When they welcomed me in, I was only seventeen.
I’d traveled across the country, cornhusker girl with a heart for adventure and a yearning for “home” that had never been filled. A job as nanny to a six-month old baby girl was just the ticket in more ways than one. I had one suitcase, no idea how to drive, and a spirit full of hope. Though Jesus’ name wasn’t called on in my house, He’d walked right into my soul anyway; speaking words of life through His word, answering prayers, and wooing me close enough that I was never truly alone. Now He was in the lead, and I happy to follow.
Two years of blessed peace lay ahead, as the Lord brought me into a lovely home and a job full of quiet days. But what He had up His sleeve surprised me. The youth leaders’ family had open arms and a daughter just my age, and we became fast friends. While it took her younger brother several years to become old enough for me to marry and make this thing legal, our family-ness happened right away, and I will ever be grateful for that gift.
It hadn’t been easy, getting there.
I thought about this time in my life a lot as I read through chapter four of Dancing–how difficulties I’d faced taught me much about Him. Surprisingly, Deb and I’s friendship was instant, despite our differences. She was confident; sure of what she wanted to do in the future, sure of where she belonged. It was harder for me. I used to say of her that the worst thing that had ever happened to her was that one day, she couldn’t find a scrunchy that would match her socks. And she’d agree. Now, of course, life has added its strokes to her story, too. I took refuge in the words of James:
“Consider it all joy, my brethren, when you encounter various trials, knowing that the testing of your faith produces endurance. And let endurance have its perfect result, so that you may be perfect and complete, lacking in nothing.”~ James 1:2-4
Yikes. That doesn’t sound fun, does it? And yet there it is; a promise that somehow trials and testing lead to endurance and completion.

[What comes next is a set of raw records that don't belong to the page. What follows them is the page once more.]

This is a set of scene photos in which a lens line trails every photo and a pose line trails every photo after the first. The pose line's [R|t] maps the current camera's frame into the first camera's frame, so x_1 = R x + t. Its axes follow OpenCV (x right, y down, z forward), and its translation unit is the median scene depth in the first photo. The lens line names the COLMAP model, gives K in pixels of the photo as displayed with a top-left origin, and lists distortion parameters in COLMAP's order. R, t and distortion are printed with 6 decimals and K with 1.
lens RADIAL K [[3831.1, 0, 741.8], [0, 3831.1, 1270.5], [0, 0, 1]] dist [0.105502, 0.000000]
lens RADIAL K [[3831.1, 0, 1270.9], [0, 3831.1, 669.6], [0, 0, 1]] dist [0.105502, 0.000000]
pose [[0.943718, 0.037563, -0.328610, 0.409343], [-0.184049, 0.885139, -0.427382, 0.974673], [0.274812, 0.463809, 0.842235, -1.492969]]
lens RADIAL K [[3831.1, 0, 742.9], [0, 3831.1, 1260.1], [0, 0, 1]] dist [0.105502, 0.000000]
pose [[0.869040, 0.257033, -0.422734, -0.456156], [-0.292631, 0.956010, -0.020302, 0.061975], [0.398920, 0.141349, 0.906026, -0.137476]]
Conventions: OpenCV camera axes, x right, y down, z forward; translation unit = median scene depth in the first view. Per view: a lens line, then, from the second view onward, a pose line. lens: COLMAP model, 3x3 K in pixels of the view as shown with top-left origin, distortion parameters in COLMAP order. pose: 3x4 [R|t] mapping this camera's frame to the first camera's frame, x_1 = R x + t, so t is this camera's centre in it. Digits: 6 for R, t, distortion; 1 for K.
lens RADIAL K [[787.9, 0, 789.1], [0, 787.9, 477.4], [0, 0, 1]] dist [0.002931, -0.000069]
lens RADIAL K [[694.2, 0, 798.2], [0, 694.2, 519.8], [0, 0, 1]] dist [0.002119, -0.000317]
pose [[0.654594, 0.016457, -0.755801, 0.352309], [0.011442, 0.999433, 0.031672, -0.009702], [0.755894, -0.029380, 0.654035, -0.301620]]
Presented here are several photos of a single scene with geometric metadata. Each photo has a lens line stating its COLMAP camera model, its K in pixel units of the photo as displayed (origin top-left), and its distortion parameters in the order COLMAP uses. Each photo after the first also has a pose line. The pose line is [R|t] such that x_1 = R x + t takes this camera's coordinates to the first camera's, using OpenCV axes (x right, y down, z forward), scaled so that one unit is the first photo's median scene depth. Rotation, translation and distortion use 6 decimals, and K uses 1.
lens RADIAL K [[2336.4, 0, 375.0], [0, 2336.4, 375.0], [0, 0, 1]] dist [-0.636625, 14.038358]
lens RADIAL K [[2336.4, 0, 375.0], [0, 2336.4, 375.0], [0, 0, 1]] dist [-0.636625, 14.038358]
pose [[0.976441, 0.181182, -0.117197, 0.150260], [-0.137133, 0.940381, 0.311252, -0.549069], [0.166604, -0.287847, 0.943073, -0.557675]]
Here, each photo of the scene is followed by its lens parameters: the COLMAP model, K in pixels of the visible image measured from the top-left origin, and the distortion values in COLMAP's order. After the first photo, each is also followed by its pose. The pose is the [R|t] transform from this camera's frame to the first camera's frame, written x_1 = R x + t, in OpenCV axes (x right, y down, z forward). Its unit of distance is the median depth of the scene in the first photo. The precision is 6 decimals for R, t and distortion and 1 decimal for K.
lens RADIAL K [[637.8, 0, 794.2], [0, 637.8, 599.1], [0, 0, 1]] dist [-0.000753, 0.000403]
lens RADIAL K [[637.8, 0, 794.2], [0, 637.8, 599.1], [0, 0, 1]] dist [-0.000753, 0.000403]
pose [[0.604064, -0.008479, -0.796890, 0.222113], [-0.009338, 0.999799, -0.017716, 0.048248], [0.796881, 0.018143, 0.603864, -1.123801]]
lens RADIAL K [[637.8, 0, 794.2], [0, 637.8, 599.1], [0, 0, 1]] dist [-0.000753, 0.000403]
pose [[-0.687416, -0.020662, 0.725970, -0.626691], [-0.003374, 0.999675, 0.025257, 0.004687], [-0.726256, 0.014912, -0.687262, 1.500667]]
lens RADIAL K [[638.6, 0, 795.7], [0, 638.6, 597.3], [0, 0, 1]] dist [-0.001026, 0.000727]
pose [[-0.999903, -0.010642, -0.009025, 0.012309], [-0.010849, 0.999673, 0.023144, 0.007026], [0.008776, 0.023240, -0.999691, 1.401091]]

Though I had plenty of moments of envy, I knew I wouldn’t trade lives, even if such a thing were possible. I knew even then a certain truth: There were things I knew about God because of the difficulties I’d faced with Him that she had no idea of.
Since that time many years ago, there have been plenty of chances to wish for a life switch here and there! Perhaps with that woman with the bigger house, the helpful relatives, the more organized husband.
Sally talks about it here in chapter four of Dancing With My Father:
“Often it seems we would rather have another life—any life—than our own. Somehow we think if we lived a different life, it would be easier for us to grow in faithfulness and spiritual character. Yet it is in accepting today with all of its issues, in accepting God’s will and training grounds that we learn the secret of joy in His presence. It is in being faithful to our own set of tests that we become mature and fitted for the ministry He has called each of us to accomplish.”
So … how about it, friend? Maybe if we ponder together, it’ll take the sting out.
What attitude might you need to change or cultivate as you look over your response to your current circumstances?